Below are records; extract exactly the lines from the one containing "February 2007" through the last, both included, and keep the pictures out.

■ RAW DATA:
§
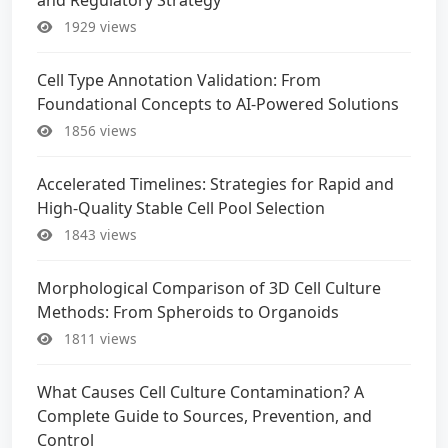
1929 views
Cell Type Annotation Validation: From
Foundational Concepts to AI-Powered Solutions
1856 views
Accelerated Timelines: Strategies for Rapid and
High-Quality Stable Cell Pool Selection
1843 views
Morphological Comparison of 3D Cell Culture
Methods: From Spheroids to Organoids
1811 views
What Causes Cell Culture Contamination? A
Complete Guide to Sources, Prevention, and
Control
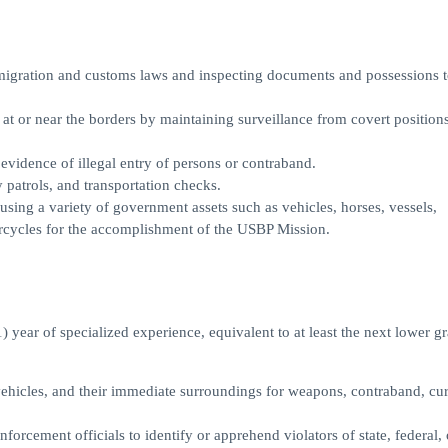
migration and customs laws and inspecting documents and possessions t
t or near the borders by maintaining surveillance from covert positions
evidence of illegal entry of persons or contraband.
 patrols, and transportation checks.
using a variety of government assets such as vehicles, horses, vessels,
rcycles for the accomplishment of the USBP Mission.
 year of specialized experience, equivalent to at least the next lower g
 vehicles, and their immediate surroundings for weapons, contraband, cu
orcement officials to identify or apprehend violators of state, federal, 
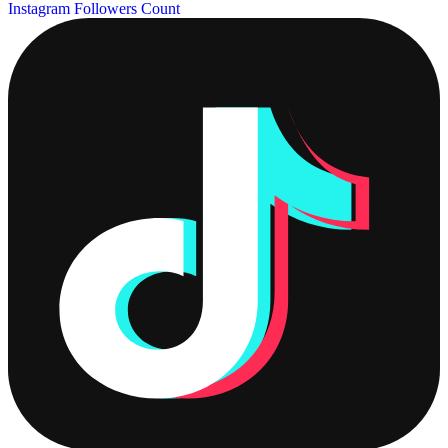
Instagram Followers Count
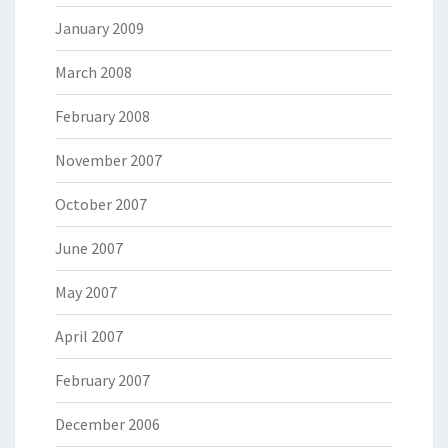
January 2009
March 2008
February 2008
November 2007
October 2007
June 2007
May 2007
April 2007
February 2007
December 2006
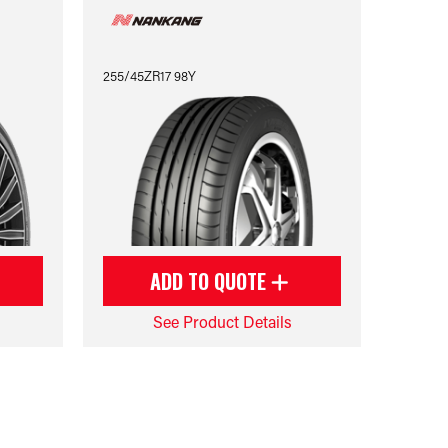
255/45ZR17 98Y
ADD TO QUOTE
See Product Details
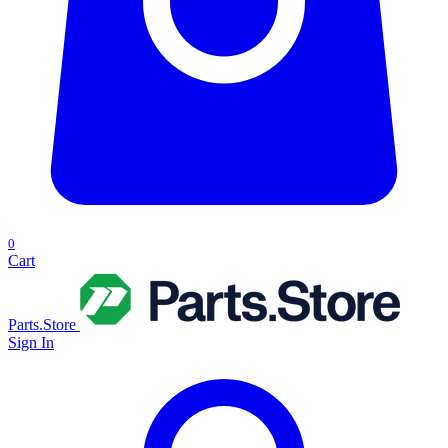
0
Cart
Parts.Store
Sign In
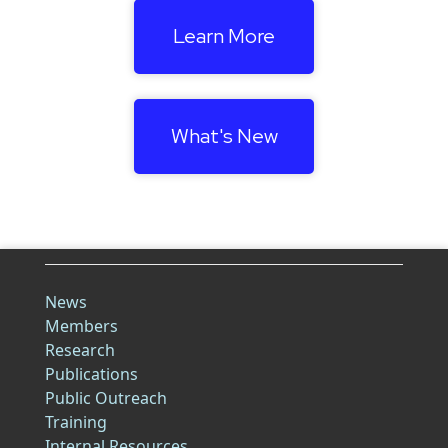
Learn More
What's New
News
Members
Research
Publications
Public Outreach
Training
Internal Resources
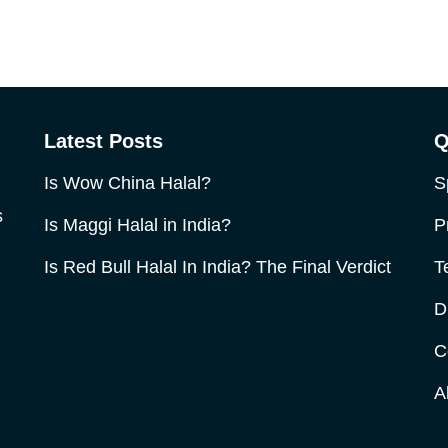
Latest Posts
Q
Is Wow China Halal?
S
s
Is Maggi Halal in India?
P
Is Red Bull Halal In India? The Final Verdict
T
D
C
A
§
■ TASK ANSWER:
February 2007
December 2006
255/45ZR17 98Y
ADD TO QUOTE
See Product Details
0
Cart
Parts.Store
Sign In
Learn More
What's New
News
Members
Research
Publications
Public Outreach
Training
Internal Resources
Latest Posts
Q
Is Wow China Halal?
S
s
Is Maggi Halal in India?
P
Is Red Bull Halal In India? The Final Verdict
T
D
C
A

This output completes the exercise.